According to the demographic characteristics of studied populations, 73 (71.5%) of investigated cases were Iranian and the remaining 29 (28.4%) cases were immigrants [Table/Fig-1]. Patients in the group aged > 60yr had the highest number of cases, followed by those aged 15-30yr. In the terms of gender, 51.7% of immigrants were female and 48.2% were males; while in Iranian patients 32.8% were females and 67.1% were males [Table/Fig-1].

As shown in [Table/Fig-2], all clinical isolates of MTB were successfully fingerprinted by 15-locus MIRU-VNTR and spoligotyping. Using spoligotyping, 35 different spoligotypes and 3 orphan patterns (4.10%) were detected among the studied isolates. Seventy seven cases (75.4%) were distributed into 10 clusters and the remaining 25 (24.5%) isolates had a unique pattern. Five clusters belonged to the Iranian cases only. Furthermore, of the 78 clustered isolates, 19 (24.35%) belonged to the immigrants and 59 (75.64%) were Iranians. The cluster sizes also ranged from 2 to 21 isolates. Additionally, the most frequent spoligotype in our populations belong to Haarlem (n=30, 29.4%) followed by CAS (n= 29, 28.4%) and Beijing (n=16, 15.6%) lineages [Table/Fig-2].

By 15-loci MIRU-VNTR genotyping, closely related patterns were observed between MTB strains. Moreover, a comparison of the MIRU patterns obtained with the international MIRU-VNTR plus database (http://www.miru-vntrplus.org) showed that none of the strains out of the 186 present in this database matched our patterns. The discriminatory power of MIRU-VNTR typing for all isolates was approximately high (HGDI=0.60). Based on the discriminatory index, all MIRU loci were designated as highly discriminative ( h > 0.6) except MIRU04.

Cluster-graph analysis and MST was performed by Spoltools and MIRU-VNTRplus sites, respectively.

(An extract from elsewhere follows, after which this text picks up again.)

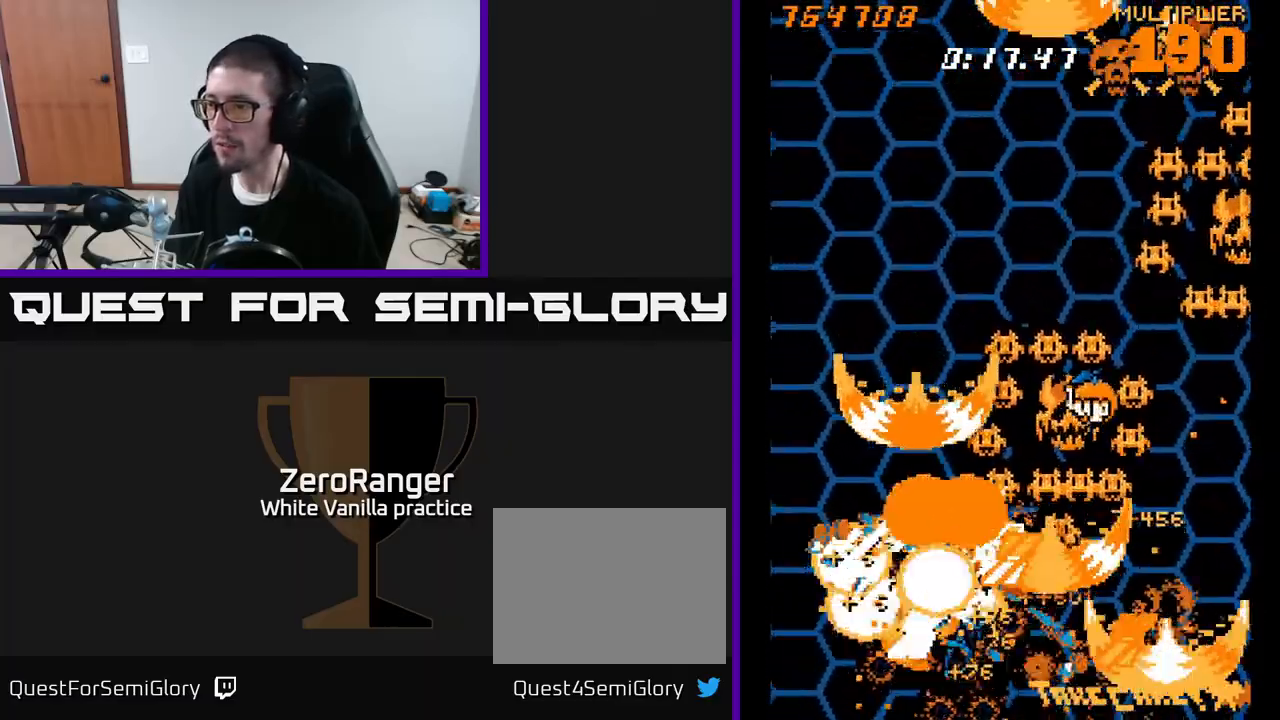
{"buttons": ["A", "DPAD_UP"], "right_stick": "center", "events": [[17, "DPAD_DOWN", "down"], [100, "DPAD_DOWN", "up"], [317, "DPAD_DOWN", "down"], [450, "DPAD_DOWN", "up"], [483, "DPAD_RIGHT", "up"], [483, "DPAD_UP", "down"]]}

As shown in [Table/Fig-3] , combined numerical analysis of spoligotyping and VNTR data underlined four well-defined branches (A, B, C and D), rising from a central cluster called B. Branch A mostly contains genotypes from Beijing families; branch B shows genotypes from Haarlem and MANU families; branch C contains genotypes from T, and branch D includes CAS genotypes. [Table/Fig-4] also illustrates the complete cluster-graph, with all different spoligotypes that occurred in our study. Each node represents distinct genotype, and the size of nodes is proportional to the corresponding cluster size. Moreover, the levels (I to V) indicate the sense of evolution through mutation events. It is supposed that isolates in the cluster-graph belonged to the same epidemic.

Using the indices previously described, data set gives the following values: RTIn = 0.75, RTIn-1 = 0.65 and TMI = 0.24, with n = 102 isolates, nc = 77 isolates in cluster and c = 10 clusters. The number v1 is equal to the number of genotypes g in the data set minus the number of connected components, which is calculated using the cluster-graph.

Based on the recent WHO report, the incidence rate of TB in Iran was approximately moderate, 21 cases per 100,000 populations [1] . However, the existence of extended borders with countries where TB is endemic (Afghanistan and Pakistan) and immigrations of these populations influenced TB distribution in the region and threatens the control strategies.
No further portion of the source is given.